Topics

Digitalisation

Digitalisation is a very broad topic, impacting every aspect of society. In the work sphere, digitalisation allows for new ways of working, delivering services (including employment services), improving worker productivity and increasing health and safety at work.

As such, digital technology and online connectivity can be great drivers for decent work, economic growth and new jobs. These technologies  impact  how work is carried out, what skills workers need and how personal data is used and protected.

Furthermore, people and businesses often hire workers via online services. This allows for innovation and competition, opens up new ways of working and creates new opportunities for employment. Yet, with growing numbers of people finding work via online services, questions are being raised as to the quality of this work, the compliance and output of the service provider, the relationship between the service provider and the worker and last but not least the compliant classification of the worker.

Online talent platforms

Like all businesses, private employment services are enhancing and expanding their services through digital means, interfaces and tools. By doing so, new tools become available for businesses and workers to support their labour market needs and aspirations. These innovations in the provision of private employment services improve the contribution of private employment services to a well-functioning labour market.

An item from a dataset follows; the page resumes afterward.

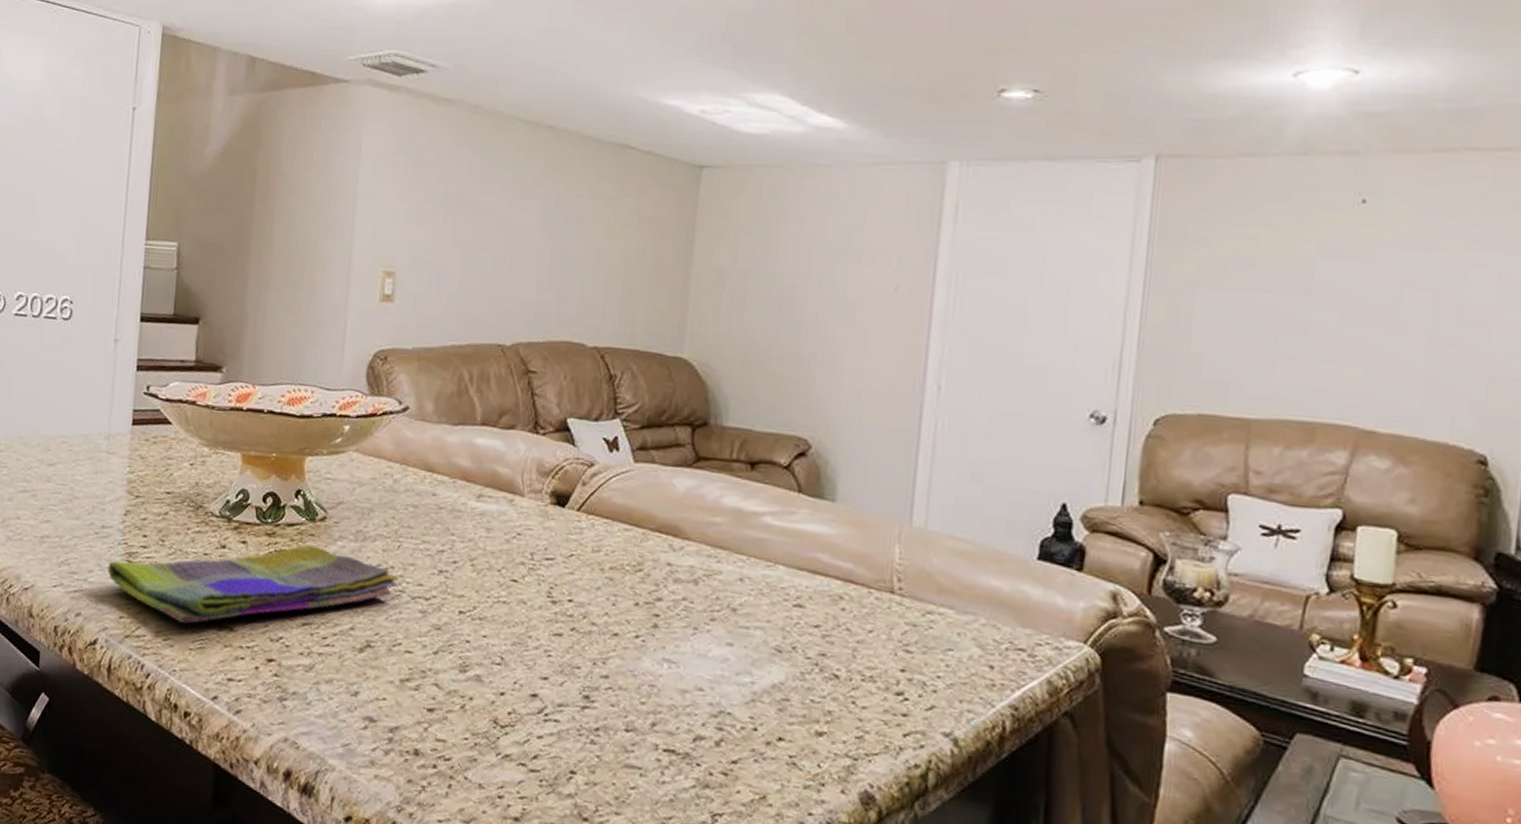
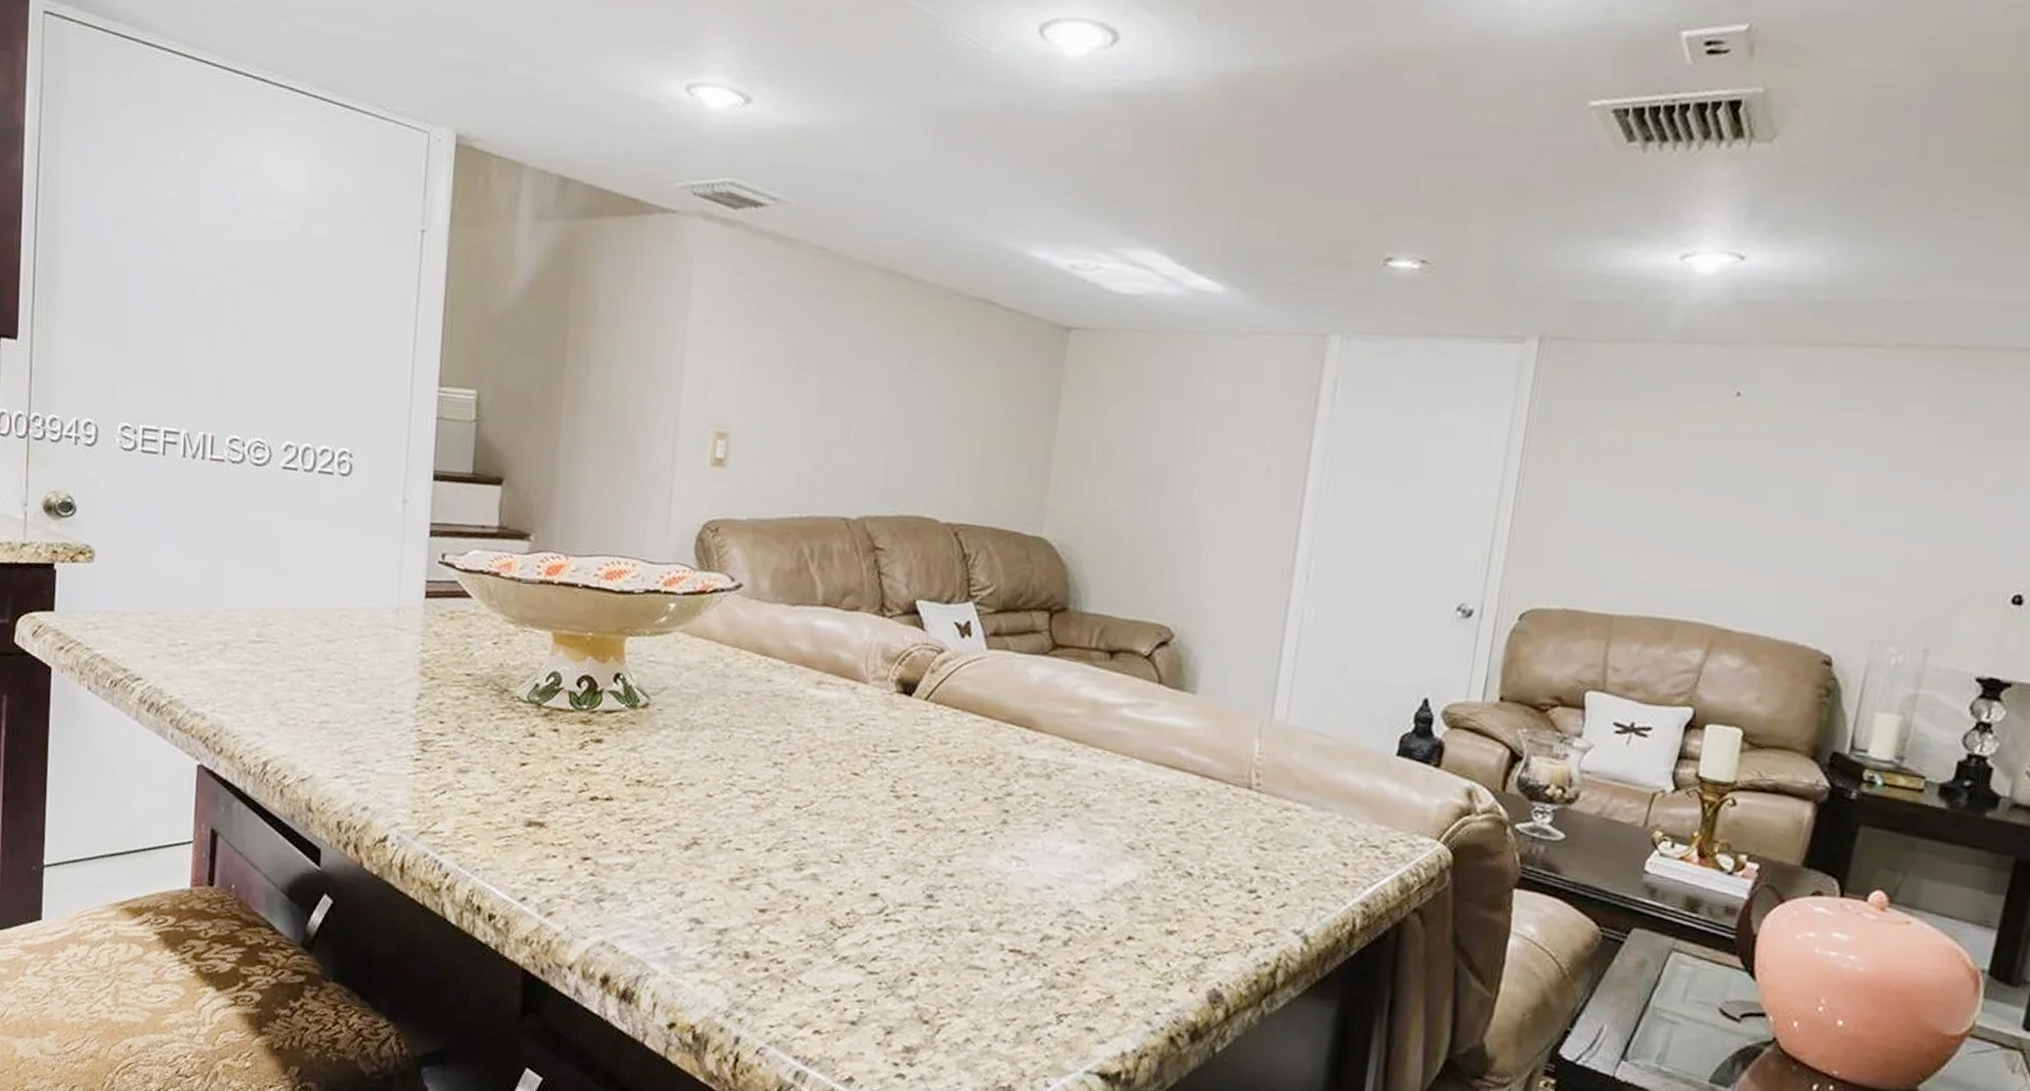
dish towel: present [107,543,399,624] -> none [398,732,730,819]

The World Employment Confederation is committed to ensuring that digitalisation realises its potential to improve decent work and economic growth. To support the delivery of quality online talent platform services, the World Employment Confederation put forward recommendations for policymakers to shape the appropriate framework that leverages platform work to the benefit of all. Reform of safety nets, decent working conditions, fair level-playing field and clear worker classification are amongst the crucial elements needed.

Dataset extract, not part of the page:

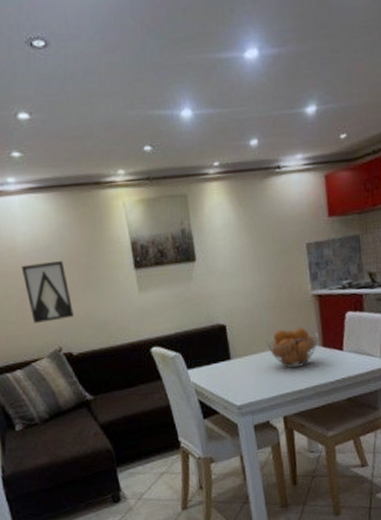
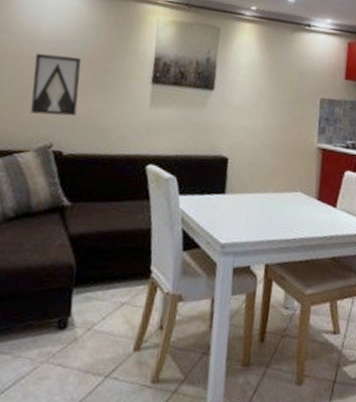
fruit basket: present [266,327,319,368] -> none [264,173,316,216]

International policy initiatives dealing with the impact of digitalisation on societies and labour markets include the OECD “Going Digital” project and the G20 “AI Principles” adopted in 2019. In the field of technological impact on employment issues, policies are mainly focused on three key topics: skills, online ‘platform work’ and personal data protection.

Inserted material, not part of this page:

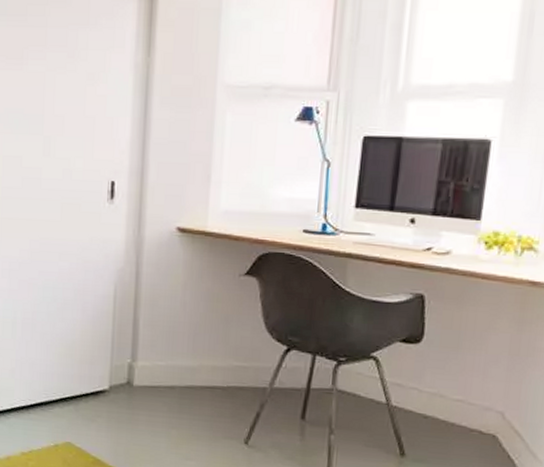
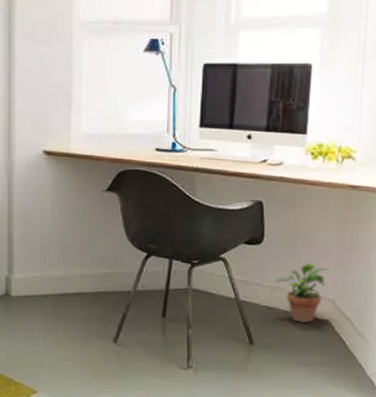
potted plant: none [435,365,497,437] -> present [276,261,327,324]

Artificial Intelligence (AI)

Digital and online technologies provide great opportunities to promote inclusive labour markets. Yet clear rules, appropriate regulations and a level-playing field are needed. Through its Code of Conduct, the World Employment Confederation and its members are committed to protecting the personal data of workers and jobseekers and fighting labour market discrimination.

In 2023, WEC strenghened that commitment by adopted a set of ethical principles in the use of Artificial Intelligence for its members to abide with. At the core of this code, lies the need to keep the human element centric.

The World Employment Confederation and its members have also informed an OECD’s research on the potential benefits, as well as pitfalls, of using AI in labour market matching through interviews and a roundtable discussion about how AI is used in private employment services.

Blockchain

The World Employment Confederation believes in the potential of cross industry collaboration and blockchain technology to reduce frictions in the process of connecting people with work and to make it a positive and trusted experience for candidates, workers and employers.

WEC’s Corporate Members decided to lay the foundations of common action and work on recommending a common set of worker data that can reside on a block, guidelines/best practices, and use cases for which we – and the candidates and workers -, and others across industry, can utilize this data block to make it easier for people to enter and re-enter the workforce. To further advance this objective, the World Employment Confederation has joined the Velocity Network Foundation, a non-profit consortium aiming to build an ‘Internet of Careers™’.

Data Privacy

The private employment industry acts as a labour market intermediary by matching labour market supply with labour market demand. It does this by providing a broad spectrum of services. Given the nature of HR Services, it almost always involves the processing of personal data and the exchange of that data between two or more parties. HR Service providers and their clients should be aligned when it comes to the assessment of their data protection roles as either a Controller or Processor of that personal data, in accordance notably with the General Data Protection Regulation of the European Union (“GDPR”).

The World Employment Confederation developed guidelines to help HR services providers and their clients identify their data protection/GDPR roles with respect to the provision and/or receipt of the HR Services.